Fortunately, after two long years, Darnell was able to take advantage of a pilot effort that's allowing some returning citizens to move into public housing. It's a partnership among the housing authority, the Vera Institute of Justice, the City's Department of Homeless Services, and the Corporation for Supportive Housing. In addition to lowering the barrier to securing a home, the initiative connects folks like Darnell to case management and other re-entry services. And, importantly, it allows them to add their names to the lease at the end of two years, something that's going to help them continue to succeed long after the program ends.
HUD supports these efforts. We also want to make sure that folks aren't denied housing opportunities just because they've had contact with the criminal justice system. That's why we recently announced new guidance to housing authorities to let them know that arrest records should not be used to keep someone from securing a home.

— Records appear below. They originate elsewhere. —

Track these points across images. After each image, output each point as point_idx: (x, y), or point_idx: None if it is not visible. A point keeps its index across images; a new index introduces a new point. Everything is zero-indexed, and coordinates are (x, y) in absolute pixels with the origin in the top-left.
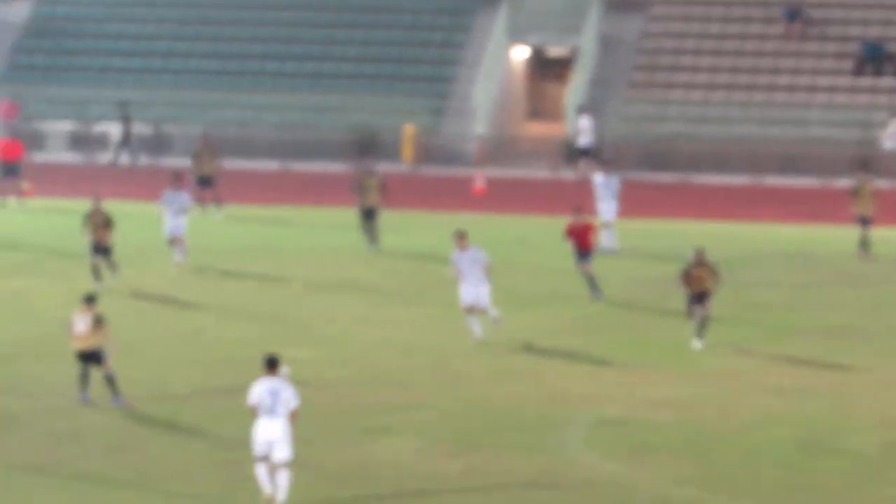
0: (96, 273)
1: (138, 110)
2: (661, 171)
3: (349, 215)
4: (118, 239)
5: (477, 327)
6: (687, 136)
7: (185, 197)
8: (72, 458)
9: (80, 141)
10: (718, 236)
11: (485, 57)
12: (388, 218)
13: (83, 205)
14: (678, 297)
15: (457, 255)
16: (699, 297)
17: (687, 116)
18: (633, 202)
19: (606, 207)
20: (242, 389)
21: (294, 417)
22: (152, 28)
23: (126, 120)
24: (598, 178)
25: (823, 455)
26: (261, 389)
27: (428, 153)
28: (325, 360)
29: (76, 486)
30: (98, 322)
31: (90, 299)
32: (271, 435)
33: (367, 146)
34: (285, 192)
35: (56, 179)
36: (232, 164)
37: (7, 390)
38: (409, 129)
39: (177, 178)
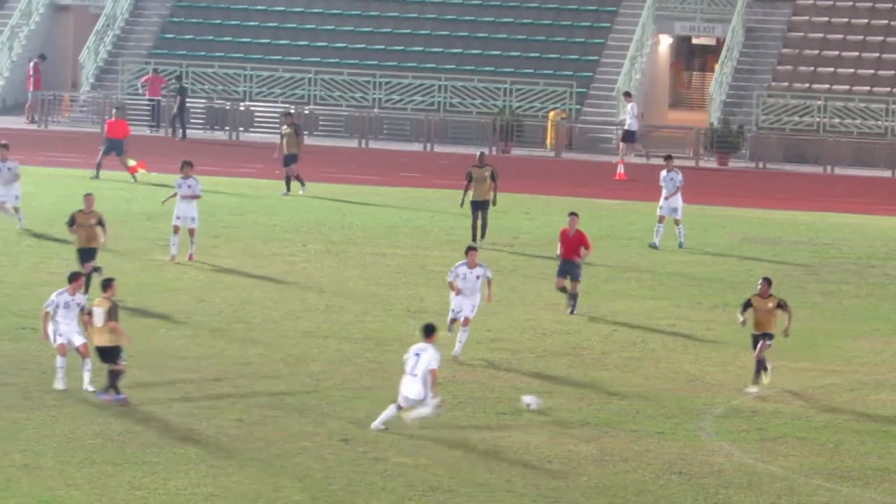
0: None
1: (285, 88)
2: (803, 163)
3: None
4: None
5: (460, 342)
6: (829, 129)
7: None
8: (202, 434)
9: (225, 118)
10: (858, 229)
11: (630, 44)
12: (532, 202)
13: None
14: (813, 286)
15: (465, 271)
16: (761, 336)
17: (830, 109)
18: (775, 193)
19: (665, 204)
20: (377, 370)
21: (433, 377)
22: (301, 6)
23: (182, 93)
24: (662, 173)
25: None
26: (410, 351)
27: (571, 139)
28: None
29: (207, 462)
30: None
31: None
32: (410, 393)
33: (511, 131)
34: (428, 175)
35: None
36: (376, 144)
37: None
38: (553, 115)
39: None
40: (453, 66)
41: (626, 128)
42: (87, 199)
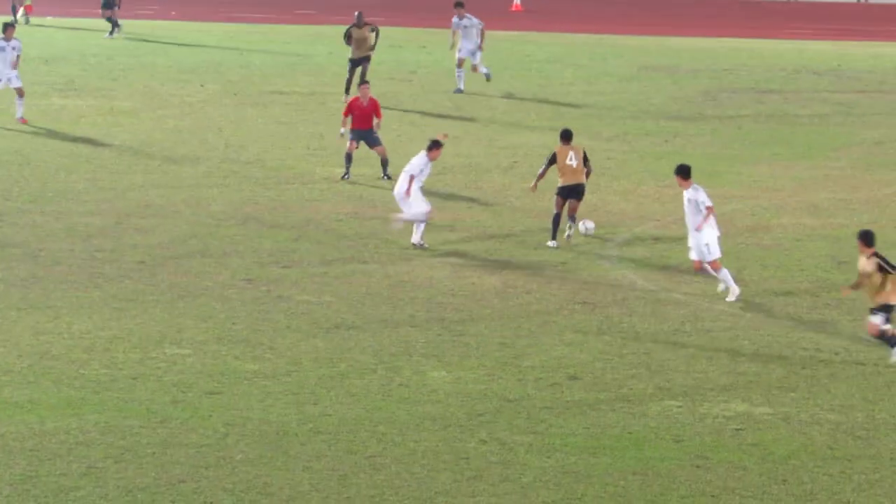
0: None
1: None
2: None
3: None
4: None
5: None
6: None
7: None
8: (105, 277)
9: None
10: (756, 54)
11: None
12: (428, 37)
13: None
14: (712, 111)
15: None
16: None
17: None
18: (672, 20)
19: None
20: (278, 208)
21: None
22: None
23: None
24: (454, 20)
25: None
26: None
27: None
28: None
29: (111, 305)
30: None
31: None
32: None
33: None
34: (324, 12)
35: None
36: None
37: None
38: None
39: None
40: None
41: None
42: None
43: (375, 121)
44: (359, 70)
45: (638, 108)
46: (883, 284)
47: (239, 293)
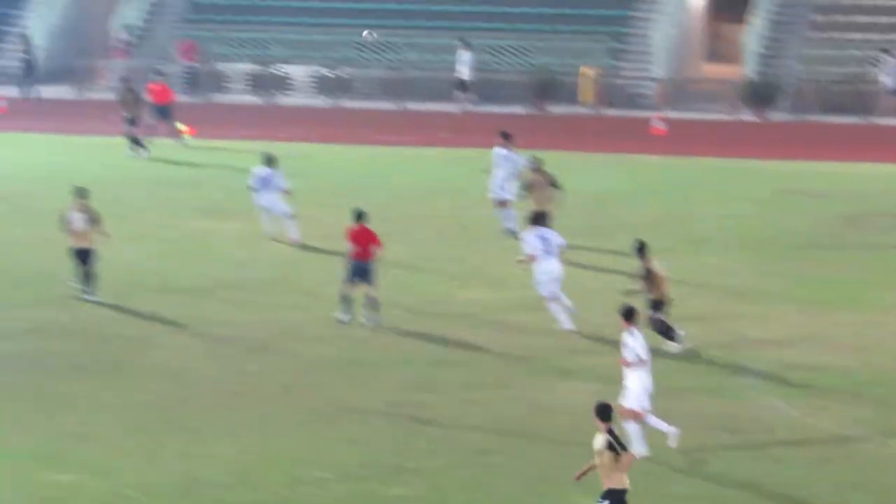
0: None
1: (319, 50)
2: (841, 113)
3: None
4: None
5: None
6: (868, 79)
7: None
8: (250, 401)
9: (259, 82)
10: None
11: None
12: (569, 159)
13: (259, 145)
14: (853, 237)
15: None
16: None
17: (867, 58)
18: (812, 145)
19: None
20: (420, 335)
21: None
22: None
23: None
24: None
25: None
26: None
27: (607, 95)
28: (503, 301)
29: (255, 429)
30: None
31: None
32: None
33: (546, 88)
34: (464, 134)
35: (235, 120)
36: (416, 105)
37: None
38: (587, 71)
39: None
40: (485, 25)
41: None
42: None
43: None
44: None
45: (776, 231)
46: None
47: (382, 417)
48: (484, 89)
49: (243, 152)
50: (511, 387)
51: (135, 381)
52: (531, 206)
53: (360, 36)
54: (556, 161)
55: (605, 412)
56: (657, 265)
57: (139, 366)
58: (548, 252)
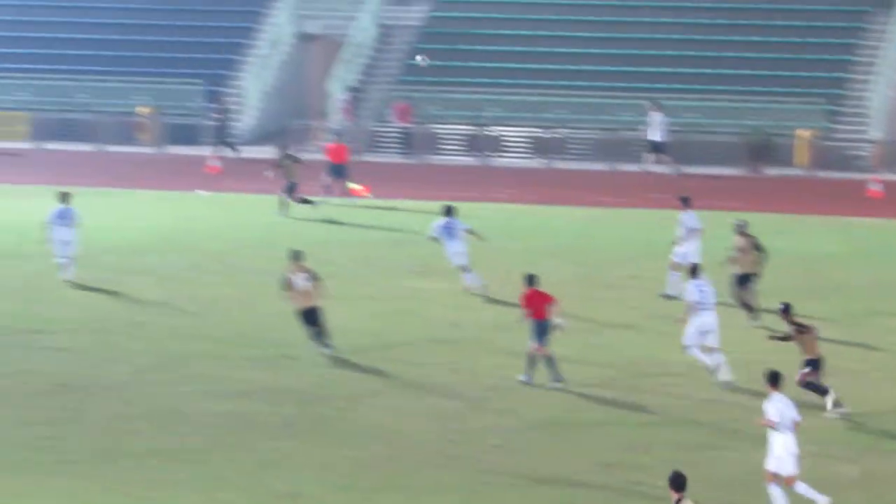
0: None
1: (533, 111)
2: None
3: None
4: None
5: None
6: None
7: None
8: (460, 458)
9: (473, 143)
10: None
11: (880, 60)
12: (783, 221)
13: (472, 206)
14: None
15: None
16: None
17: None
18: None
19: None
20: (638, 390)
21: None
22: (546, 30)
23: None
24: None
25: None
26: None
27: (822, 157)
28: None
29: (465, 488)
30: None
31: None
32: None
33: (761, 150)
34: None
35: (449, 181)
36: (626, 167)
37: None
38: (803, 134)
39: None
40: (701, 87)
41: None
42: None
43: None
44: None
45: None
46: None
47: (597, 478)
48: (697, 151)
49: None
50: (724, 448)
51: (345, 439)
52: (736, 269)
53: (504, 96)
54: (772, 223)
55: (676, 482)
56: (807, 326)
57: (350, 424)
58: (705, 304)
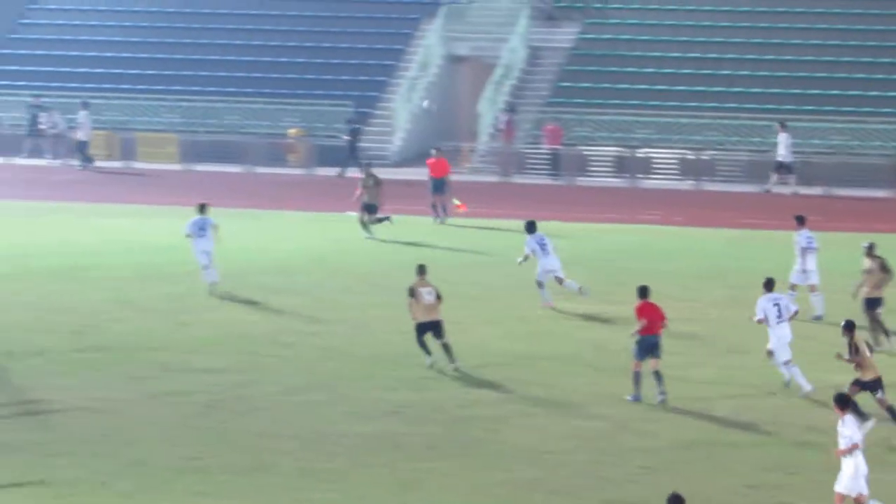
0: None
1: (682, 134)
2: None
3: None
4: None
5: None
6: None
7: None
8: (610, 481)
9: (622, 165)
10: None
11: None
12: None
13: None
14: None
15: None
16: None
17: None
18: None
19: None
20: (784, 411)
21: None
22: (697, 52)
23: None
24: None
25: None
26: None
27: None
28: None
29: None
30: None
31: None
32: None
33: None
34: (829, 219)
35: (598, 203)
36: (777, 189)
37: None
38: None
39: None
40: (849, 109)
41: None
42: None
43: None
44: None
45: None
46: None
47: (742, 499)
48: (845, 172)
49: (608, 233)
50: (871, 469)
51: (493, 460)
52: (864, 290)
53: (652, 117)
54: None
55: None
56: (864, 345)
57: (497, 445)
58: (780, 318)
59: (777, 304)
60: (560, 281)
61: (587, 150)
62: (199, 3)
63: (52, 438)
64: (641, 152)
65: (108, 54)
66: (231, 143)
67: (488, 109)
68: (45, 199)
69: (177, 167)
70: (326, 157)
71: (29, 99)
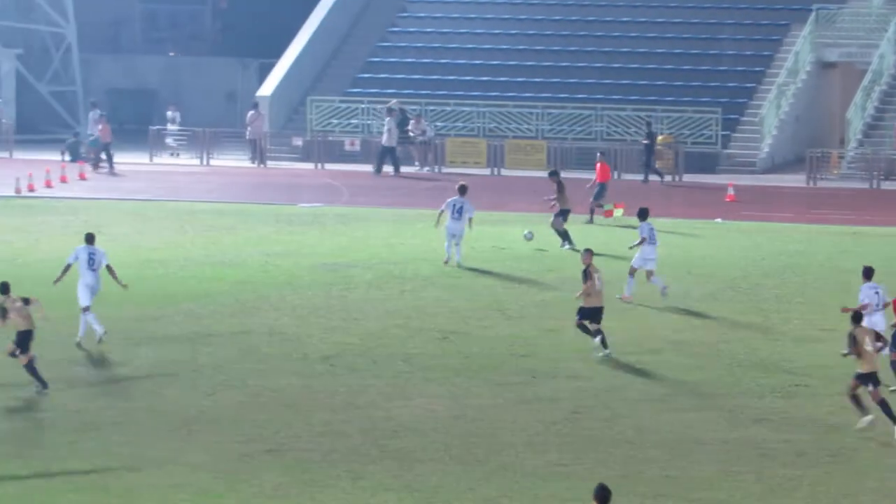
0: None
1: None
2: None
3: None
4: None
5: None
6: None
7: None
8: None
9: None
10: None
11: None
12: None
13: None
14: None
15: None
16: None
17: None
18: None
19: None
20: None
21: None
22: None
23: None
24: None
25: None
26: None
27: None
28: None
29: None
30: None
31: None
32: None
33: None
34: None
35: None
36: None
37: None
38: None
39: None
40: None
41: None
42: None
43: None
44: None
45: None
46: None
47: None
48: None
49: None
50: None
51: (870, 470)
52: None
53: None
54: None
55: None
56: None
57: (866, 453)
58: (878, 306)
59: (877, 292)
60: (650, 274)
61: None
62: (567, 11)
63: (414, 445)
64: None
65: (477, 62)
66: (596, 150)
67: (857, 116)
68: (410, 206)
69: (544, 174)
70: (694, 163)
71: (386, 106)
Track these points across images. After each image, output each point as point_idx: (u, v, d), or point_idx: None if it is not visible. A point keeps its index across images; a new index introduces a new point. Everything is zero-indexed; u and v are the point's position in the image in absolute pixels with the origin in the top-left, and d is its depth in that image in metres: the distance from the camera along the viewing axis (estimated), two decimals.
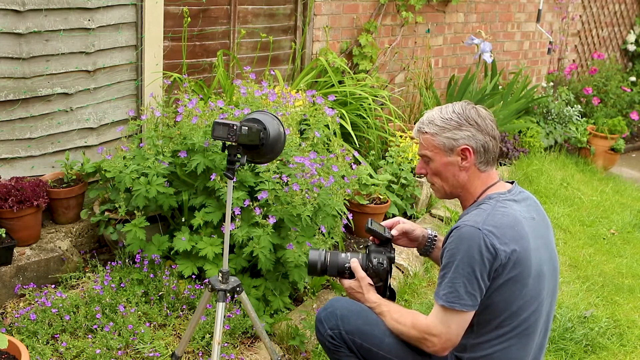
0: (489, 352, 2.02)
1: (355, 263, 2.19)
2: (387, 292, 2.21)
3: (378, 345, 2.11)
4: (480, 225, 1.94)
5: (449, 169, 2.10)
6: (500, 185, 2.12)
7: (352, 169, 3.42)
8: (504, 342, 2.02)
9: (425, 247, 2.36)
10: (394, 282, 3.54)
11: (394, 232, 2.29)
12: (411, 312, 2.13)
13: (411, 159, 4.36)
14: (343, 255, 2.23)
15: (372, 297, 2.16)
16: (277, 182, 2.94)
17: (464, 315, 1.96)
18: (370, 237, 2.26)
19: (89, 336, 2.76)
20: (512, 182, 2.16)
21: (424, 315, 2.06)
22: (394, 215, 4.24)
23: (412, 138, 4.61)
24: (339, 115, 3.97)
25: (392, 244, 2.26)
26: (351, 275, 2.20)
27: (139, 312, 2.90)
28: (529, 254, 1.98)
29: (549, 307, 2.11)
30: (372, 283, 2.17)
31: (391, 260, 2.19)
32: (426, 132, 2.11)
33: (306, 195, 2.91)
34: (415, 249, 2.44)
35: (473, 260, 1.91)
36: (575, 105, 6.68)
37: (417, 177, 4.41)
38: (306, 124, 3.41)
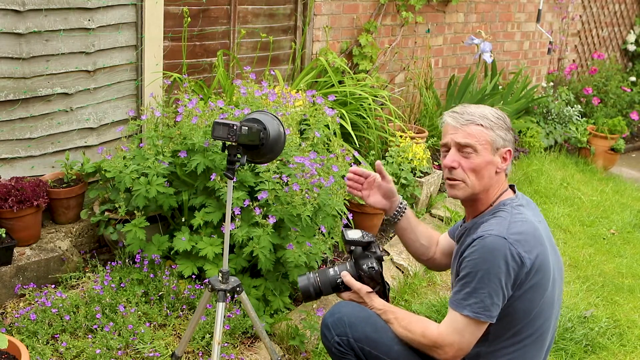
0: (505, 359, 2.02)
1: (347, 276, 2.13)
2: (386, 291, 2.20)
3: (387, 353, 2.08)
4: (505, 234, 1.91)
5: (489, 168, 2.04)
6: (509, 191, 2.12)
7: None
8: (519, 350, 2.01)
9: (394, 214, 2.32)
10: (394, 282, 3.54)
11: (356, 169, 2.26)
12: (420, 320, 2.10)
13: (411, 159, 4.36)
14: (331, 271, 2.17)
15: (376, 304, 2.12)
16: (277, 182, 2.94)
17: (482, 326, 1.95)
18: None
19: (89, 336, 2.76)
20: (512, 186, 2.15)
21: (435, 324, 2.03)
22: None
23: (412, 138, 4.62)
24: (339, 115, 3.96)
25: (375, 242, 2.20)
26: (346, 288, 2.15)
27: (139, 312, 2.90)
28: (548, 258, 1.98)
29: (558, 308, 2.11)
30: (370, 290, 2.13)
31: (380, 260, 2.15)
32: (481, 124, 2.01)
33: (306, 195, 2.91)
34: (384, 216, 2.39)
35: (499, 270, 1.88)
36: (575, 105, 6.68)
37: (418, 177, 4.41)
38: (306, 124, 3.41)
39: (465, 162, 2.03)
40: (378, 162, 2.30)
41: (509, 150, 2.06)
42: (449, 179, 2.08)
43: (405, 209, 2.34)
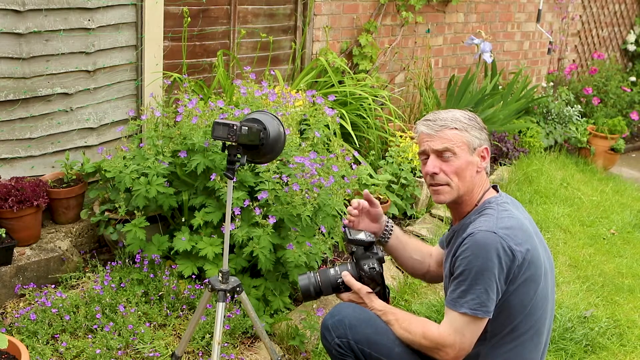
0: (504, 357, 2.02)
1: (347, 276, 2.14)
2: (386, 293, 2.20)
3: (388, 355, 2.07)
4: (494, 229, 1.93)
5: (470, 168, 2.06)
6: (491, 190, 2.15)
7: (352, 169, 3.42)
8: (518, 346, 2.01)
9: (383, 234, 2.35)
10: (394, 282, 3.54)
11: (354, 203, 2.27)
12: (421, 321, 2.10)
13: (411, 159, 4.36)
14: (332, 271, 2.17)
15: (376, 305, 2.13)
16: (277, 182, 2.94)
17: (481, 323, 1.95)
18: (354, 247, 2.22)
19: (89, 336, 2.76)
20: (494, 186, 2.17)
21: (435, 324, 2.03)
22: (393, 215, 4.24)
23: (412, 138, 4.62)
24: (339, 115, 3.96)
25: (375, 244, 2.22)
26: (347, 288, 2.16)
27: (139, 312, 2.90)
28: (538, 252, 2.00)
29: (552, 303, 2.12)
30: (370, 290, 2.13)
31: (381, 261, 2.16)
32: (455, 127, 2.05)
33: (306, 195, 2.91)
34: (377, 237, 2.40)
35: (492, 265, 1.90)
36: (575, 105, 6.68)
37: (418, 177, 4.41)
38: (306, 124, 3.41)
39: (446, 166, 2.06)
40: (366, 191, 2.32)
41: (486, 148, 2.10)
42: (433, 185, 2.10)
43: (392, 227, 2.37)
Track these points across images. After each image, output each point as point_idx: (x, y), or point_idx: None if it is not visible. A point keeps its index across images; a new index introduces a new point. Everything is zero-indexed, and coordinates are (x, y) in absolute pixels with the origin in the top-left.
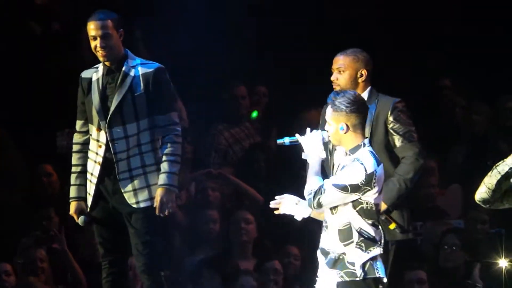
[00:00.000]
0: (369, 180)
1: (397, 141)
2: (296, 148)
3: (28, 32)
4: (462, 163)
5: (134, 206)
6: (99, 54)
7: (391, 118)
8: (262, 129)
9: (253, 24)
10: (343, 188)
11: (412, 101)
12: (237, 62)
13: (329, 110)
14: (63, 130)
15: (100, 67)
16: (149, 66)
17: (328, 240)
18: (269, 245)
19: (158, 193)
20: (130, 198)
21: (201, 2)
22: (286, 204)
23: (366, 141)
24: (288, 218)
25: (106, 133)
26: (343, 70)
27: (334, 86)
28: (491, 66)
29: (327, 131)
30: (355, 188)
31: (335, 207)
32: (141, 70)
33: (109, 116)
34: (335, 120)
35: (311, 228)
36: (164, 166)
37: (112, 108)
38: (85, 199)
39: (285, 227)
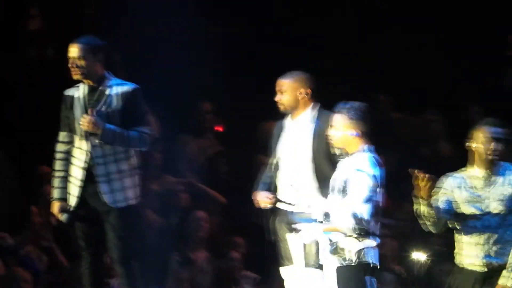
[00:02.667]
0: (375, 180)
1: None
2: (255, 154)
3: (25, 56)
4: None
5: (112, 205)
6: (72, 72)
7: None
8: (224, 140)
9: (218, 48)
10: (368, 198)
11: None
12: (203, 80)
13: (340, 117)
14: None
15: (81, 85)
16: (126, 85)
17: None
18: (225, 239)
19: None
20: (108, 199)
21: (171, 32)
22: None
23: (366, 147)
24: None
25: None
26: (284, 91)
27: (279, 106)
28: (417, 81)
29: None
30: (375, 191)
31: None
32: (118, 89)
33: None
34: (347, 127)
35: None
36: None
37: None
38: (66, 200)
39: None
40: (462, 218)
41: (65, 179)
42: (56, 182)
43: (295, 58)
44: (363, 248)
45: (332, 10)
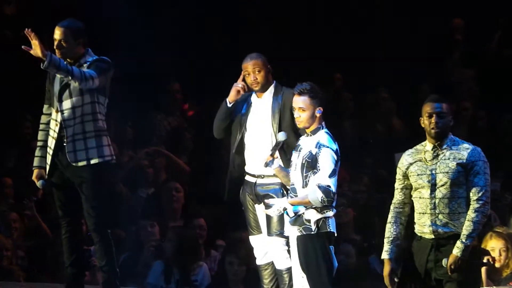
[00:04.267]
0: (338, 154)
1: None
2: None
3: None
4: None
5: (74, 164)
6: (56, 53)
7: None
8: (191, 117)
9: (191, 35)
10: (334, 172)
11: None
12: (172, 64)
13: (304, 99)
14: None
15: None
16: (99, 56)
17: None
18: (195, 208)
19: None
20: (70, 157)
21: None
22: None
23: (323, 124)
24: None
25: (57, 106)
26: (259, 70)
27: (254, 85)
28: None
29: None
30: (337, 164)
31: (307, 184)
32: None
33: (59, 90)
34: (313, 106)
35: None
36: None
37: (62, 84)
38: (45, 168)
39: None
40: (415, 189)
41: (45, 149)
42: (37, 151)
43: (252, 40)
44: (322, 218)
45: None
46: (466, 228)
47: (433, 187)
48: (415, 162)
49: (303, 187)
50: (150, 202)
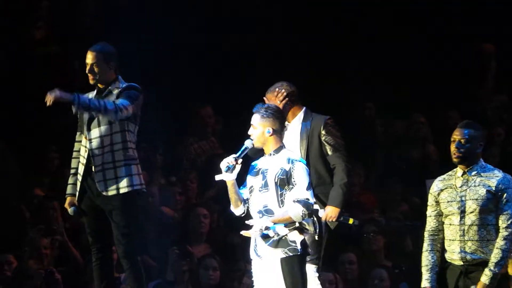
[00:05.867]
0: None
1: (329, 150)
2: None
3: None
4: (383, 169)
5: (104, 193)
6: (89, 78)
7: (323, 132)
8: (224, 143)
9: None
10: (310, 185)
11: (339, 118)
12: (205, 85)
13: (256, 117)
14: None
15: (96, 88)
16: (128, 83)
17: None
18: (223, 234)
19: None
20: (100, 187)
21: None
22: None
23: (283, 144)
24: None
25: (86, 134)
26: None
27: None
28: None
29: (251, 135)
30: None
31: (282, 201)
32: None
33: (88, 119)
34: (262, 125)
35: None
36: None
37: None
38: (76, 195)
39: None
40: (445, 216)
41: (77, 176)
42: (70, 179)
43: (288, 66)
44: (304, 239)
45: (320, 24)
46: (495, 255)
47: (463, 213)
48: (446, 188)
49: (280, 207)
50: (177, 228)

We've also ended the decades-old "One Strike" policy for people arrested for drug offenses. It used to be that if someone was arrested for a drug offense their entire family would be kicked out of public housing. It was a harsh policy that likely did more harm than good. So now we're taking a new approach to these lease violations. Local officials will still have the ability to evict folks when their actions warrant it, but families who pose no risk to community safety won't be unduly punished.
And, finally, because we know that housing alone isn't enough, HUD is doing its part to help connect more returning citizens to jobs. We're investing nearly $2 million to help young public housing residents get expungements of their criminal records, something that'll help them find work and then give them a better shot at turning their lives around.
Tomorrow marks the birthday of one of history's greatest champions for a just and more inclusive society, a son of Atlanta - Dr. Martin Luther King, Jr.
I can't tell you how much I'm looking forward to coming back to Atlanta on Monday to help commemorate the King Holiday at historic Ebenezer Baptist Church.
Dr. King, who pastored Ebenezer Baptist from 1960 until his untimely death, once said, "Human progress is neither automatic nor inevitable. Every step toward the goal of justice requires sacrifice and struggle - the tireless exertions and passionate concern of dedicated individuals."
You are those dedicated individuals.
At your companies, on your community boards, and on your college campuses, you're the voice for the folks who so often don't get a seat at the table, and you're the champions for hardworking families who deserve a fair shot to get ahead.
You're helping to forge a more inclusive economy, one that rewards hard work and creativity.
And you're helping to build a society based upon equality for all without regard to race, gender, creed, or circumstance.
That was Dr. King's dream - his prophetic gift to the world.
Realizing that dream isn't inevitable, but it is possible. That's the task Dr. King left to us. It's the calling you've all answered. And it's the future that I believe we're already building together.
Thank you so much, and have a great conference.